Edited by Nidhi Singh, Junior Editor, The Indian Economist

Last year in September, when Mr. Modi was not yet in the corridors of power in Delhi, he had targeted the then UPA government with regard to its policy towards Pakistan. He said, “When Pak beheaded our soldiers we fed Pak PM with chicken biryani. We could have told Pakistan PM that the meeting can wait? No, but the Centre lacks that courage“. He was referring to the cruel beheading of our soldiers earlier that year. Contrast this with his tweet after becoming the PM: “Nawaz Sharif ji has sent a wonderful white Sari for my Mother. I am really grateful to him & will send it to my Mother very soon.” This tweet came after Pakistan PM Nawaz Sharif attended Mr.Modi’s swearing in ceremony along with other SAARC heads of state as part of a special (and a welcome one too) diplomatic gesture on Modi’s part. However, the irony is just unmissable.

Nobody would disagree that the beheading of our soldiers is not a matter to be taken lightly and as the man leading the charge of the opposition, Mr. Modi was well within his right to question the government. However, the tone and tenor of Mr. Modi while in opposition and now, when he is in government couldn’t have been more different. Surely, his effort to bring together all the heads of state of SAARC countries brings about freshness in Indian foreign policy which was lying low in the far end of the previous government’s tenure but then the sudden mellowness in his attitude towards Pakistan cannot be passed unnoticed.

Even if we grant him the little rhetoric that politicians are entitled to in the course of elections, one cannot just say that Mr. Modi always had this attitude towards Pakistan. His speeches had a perfect mix of rhetoric, melodrama and facts to raise the emotions of nationalism in the minds of the Indian voters. Who could disagree with him when he questioned the UPA government’s attitude towards Pakistan if he juxtaposed UPA offering biryani to Pakistan PM with our soldiers being beheaded at the border? This coupled with BJP’s stress on portraying Mr. Modi as a strong leader was to make the Indian voter think that India would have a PM who would not believe in photo-ops or biryani-sharing but would rather be strong in his foreign policy approach. His comments on Bangladeshi migrants and his ‘looking in the eye remark’ towards India’s neighbors certainly filled a spirit of nationalism in the Indian voter, who voted overwhelmingly for him.

But what has been his attitude while in government? Let us first put in a caveat. It has just been two months since he has been in power, so this is no critical analysis of his foreign policy.
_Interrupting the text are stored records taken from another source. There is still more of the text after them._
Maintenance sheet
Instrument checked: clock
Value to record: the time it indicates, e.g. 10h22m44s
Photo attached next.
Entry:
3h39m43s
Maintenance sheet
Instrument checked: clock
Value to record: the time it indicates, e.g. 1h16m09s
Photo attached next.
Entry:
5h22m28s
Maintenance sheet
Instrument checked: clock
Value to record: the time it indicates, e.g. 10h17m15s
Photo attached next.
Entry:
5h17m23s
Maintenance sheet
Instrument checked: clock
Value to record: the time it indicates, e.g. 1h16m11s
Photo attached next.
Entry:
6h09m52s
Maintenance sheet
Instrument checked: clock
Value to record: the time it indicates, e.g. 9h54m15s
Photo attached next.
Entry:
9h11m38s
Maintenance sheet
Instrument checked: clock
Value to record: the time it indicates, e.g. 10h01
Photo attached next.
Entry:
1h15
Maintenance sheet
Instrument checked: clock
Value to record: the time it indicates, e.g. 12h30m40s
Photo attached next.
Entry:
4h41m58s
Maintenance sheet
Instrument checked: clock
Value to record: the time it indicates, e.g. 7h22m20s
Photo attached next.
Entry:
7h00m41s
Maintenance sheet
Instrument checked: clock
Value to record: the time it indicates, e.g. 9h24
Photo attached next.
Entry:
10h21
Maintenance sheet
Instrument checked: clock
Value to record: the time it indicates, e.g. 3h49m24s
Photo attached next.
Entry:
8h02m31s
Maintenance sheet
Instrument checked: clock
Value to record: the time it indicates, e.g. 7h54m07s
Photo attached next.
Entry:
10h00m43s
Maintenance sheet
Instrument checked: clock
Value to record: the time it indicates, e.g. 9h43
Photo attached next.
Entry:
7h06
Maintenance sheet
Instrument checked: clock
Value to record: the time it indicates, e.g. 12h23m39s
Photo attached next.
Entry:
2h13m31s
In fact, there would have been no need for this article had it not been due to some events and circumstances. Apart from his invitation to Pakistan PM to his swearing in ceremony (add to that the sari and twitter diplomacy), there are a couple of other events that throw light into the manner in which this government will handle diplomatic issues.

Just go back a little in time. Imagine there is a freelance journalist who is a Congress sympathizer. Congress is in government. That freelance journalist goes on to meet Hafiz Saeed, the 26/11 accused. What would have been the BJP and more importantly, Mr. Modi’s reaction? Outrage, don’t you think so? Now, just replace Congress with the BJP in all the lines above and guess what Mr.Modi’s reaction was? Silence. Yeah, the External Affairs Minister condemned the incident but then if the BJP had been in opposition, they would have surely stroked the political world and raised the issue of nationalism, immediately declaring the Congress not nationalistic enough.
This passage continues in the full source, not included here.